— STORED DATA —
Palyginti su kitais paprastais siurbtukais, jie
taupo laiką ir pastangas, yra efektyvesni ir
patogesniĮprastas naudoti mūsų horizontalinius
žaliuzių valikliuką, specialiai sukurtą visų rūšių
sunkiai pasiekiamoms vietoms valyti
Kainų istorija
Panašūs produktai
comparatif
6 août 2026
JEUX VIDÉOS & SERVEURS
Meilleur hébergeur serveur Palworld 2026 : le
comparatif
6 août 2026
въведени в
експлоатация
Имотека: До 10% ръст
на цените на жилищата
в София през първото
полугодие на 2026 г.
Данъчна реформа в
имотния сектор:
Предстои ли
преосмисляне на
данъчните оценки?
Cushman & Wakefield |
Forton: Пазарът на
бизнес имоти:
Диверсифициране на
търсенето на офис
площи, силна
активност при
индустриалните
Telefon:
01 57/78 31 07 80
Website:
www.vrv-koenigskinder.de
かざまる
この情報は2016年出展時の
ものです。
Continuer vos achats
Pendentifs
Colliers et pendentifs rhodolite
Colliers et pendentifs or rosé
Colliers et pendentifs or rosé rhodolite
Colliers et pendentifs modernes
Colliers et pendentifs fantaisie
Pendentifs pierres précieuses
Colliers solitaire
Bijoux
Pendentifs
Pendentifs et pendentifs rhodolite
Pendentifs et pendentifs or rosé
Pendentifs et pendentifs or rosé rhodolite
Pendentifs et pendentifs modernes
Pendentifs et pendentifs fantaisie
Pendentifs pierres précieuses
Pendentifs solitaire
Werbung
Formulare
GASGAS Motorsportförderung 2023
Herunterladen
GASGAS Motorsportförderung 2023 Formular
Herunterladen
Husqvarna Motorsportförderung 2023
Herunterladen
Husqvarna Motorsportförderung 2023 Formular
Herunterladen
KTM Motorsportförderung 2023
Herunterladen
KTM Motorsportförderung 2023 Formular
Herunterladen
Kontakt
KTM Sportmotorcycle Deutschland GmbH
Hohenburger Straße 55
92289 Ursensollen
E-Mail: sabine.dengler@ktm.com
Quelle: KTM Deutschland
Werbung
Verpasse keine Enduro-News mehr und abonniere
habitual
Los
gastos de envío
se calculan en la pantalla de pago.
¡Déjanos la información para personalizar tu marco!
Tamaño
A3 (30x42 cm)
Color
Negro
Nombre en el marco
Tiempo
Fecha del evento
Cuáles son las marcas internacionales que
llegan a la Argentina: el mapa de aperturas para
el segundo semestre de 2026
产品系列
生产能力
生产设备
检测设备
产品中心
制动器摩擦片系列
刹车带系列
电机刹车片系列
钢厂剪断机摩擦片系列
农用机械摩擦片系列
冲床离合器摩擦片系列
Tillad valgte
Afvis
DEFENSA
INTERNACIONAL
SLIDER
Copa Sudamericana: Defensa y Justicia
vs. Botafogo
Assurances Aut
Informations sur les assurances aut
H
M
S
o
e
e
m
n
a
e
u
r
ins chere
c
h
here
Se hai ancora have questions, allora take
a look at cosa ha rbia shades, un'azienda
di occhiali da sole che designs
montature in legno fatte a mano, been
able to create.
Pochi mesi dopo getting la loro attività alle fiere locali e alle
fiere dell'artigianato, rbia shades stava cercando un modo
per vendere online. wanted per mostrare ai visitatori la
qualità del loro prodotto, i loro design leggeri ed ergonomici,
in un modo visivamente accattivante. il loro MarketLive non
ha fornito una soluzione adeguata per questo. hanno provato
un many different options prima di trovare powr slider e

— TASK —
Repeat the listing in full so that each line matches exactly.

— YOUR SOLUTION —
Palyginti su kitais paprastais siurbtukais, jie
taupo laiką ir pastangas, yra efektyvesni ir
patogesniĮprastas naudoti mūsų horizontalinius
žaliuzių valikliuką, specialiai sukurtą visų rūšių
sunkiai pasiekiamoms vietoms valyti
Kainų istorija
Panašūs produktai
comparatif
6 août 2026
JEUX VIDÉOS & SERVEURS
Meilleur hébergeur serveur Palworld 2026 : le
comparatif
6 août 2026
въведени в
експлоатация
Имотека: До 10% ръст
на цените на жилищата
в София през първото
полугодие на 2026 г.
Данъчна реформа в
имотния сектор:
Предстои ли
преосмисляне на
данъчните оценки?
Cushman & Wakefield |
Forton: Пазарът на
бизнес имоти:
Диверсифициране на
търсенето на офис
площи, силна
активност при
индустриалните
Telefon:
01 57/78 31 07 80
Website:
www.vrv-koenigskinder.de
かざまる
この情報は2016年出展時の
ものです。
Continuer vos achats
Pendentifs
Colliers et pendentifs rhodolite
Colliers et pendentifs or rosé
Colliers et pendentifs or rosé rhodolite
Colliers et pendentifs modernes
Colliers et pendentifs fantaisie
Pendentifs pierres précieuses
Colliers solitaire
Bijoux
Pendentifs
Pendentifs et pendentifs rhodolite
Pendentifs et pendentifs or rosé
Pendentifs et pendentifs or rosé rhodolite
Pendentifs et pendentifs modernes
Pendentifs et pendentifs fantaisie
Pendentifs pierres précieuses
Pendentifs solitaire
Werbung
Formulare
GASGAS Motorsportförderung 2023
Herunterladen
GASGAS Motorsportförderung 2023 Formular
Herunterladen
Husqvarna Motorsportförderung 2023
Herunterladen
Husqvarna Motorsportförderung 2023 Formular
Herunterladen
KTM Motorsportförderung 2023
Herunterladen
KTM Motorsportförderung 2023 Formular
Herunterladen
Kontakt
KTM Sportmotorcycle Deutschland GmbH
Hohenburger Straße 55
92289 Ursensollen
E-Mail: sabine.dengler@ktm.com
Quelle: KTM Deutschland
Werbung
Verpasse keine Enduro-News mehr und abonniere
habitual
Los
gastos de envío
se calculan en la pantalla de pago.
¡Déjanos la información para personalizar tu marco!
Tamaño
A3 (30x42 cm)
Color
Negro
Nombre en el marco
Tiempo
Fecha del evento
Cuáles son las marcas internacionales que
llegan a la Argentina: el mapa de aperturas para
el segundo semestre de 2026
产品系列
生产能力
生产设备
检测设备
产品中心
制动器摩擦片系列
刹车带系列
电机刹车片系列
钢厂剪断机摩擦片系列
农用机械摩擦片系列
冲床离合器摩擦片系列
Tillad valgte
Afvis
DEFENSA
INTERNACIONAL
SLIDER
Copa Sudamericana: Defensa y Justicia
vs. Botafogo
Assurances Aut
Informations sur les assurances aut
H
M
S
o
e
e
m
n
a
e
u
r
ins chere
c
h
here
Se hai ancora have questions, allora take
a look at cosa ha rbia shades, un'azienda
di occhiali da sole che designs
montature in legno fatte a mano, been
able to create.
Pochi mesi dopo getting la loro attività alle fiere locali e alle
fiere dell'artigianato, rbia shades stava cercando un modo
per vendere online. wanted per mostrare ai visitatori la
qualità del loro prodotto, i loro design leggeri ed ergonomici,
in un modo visivamente accattivante. il loro MarketLive non
ha fornito una soluzione adeguata per questo. hanno provato
un many different options prima di trovare powr slider e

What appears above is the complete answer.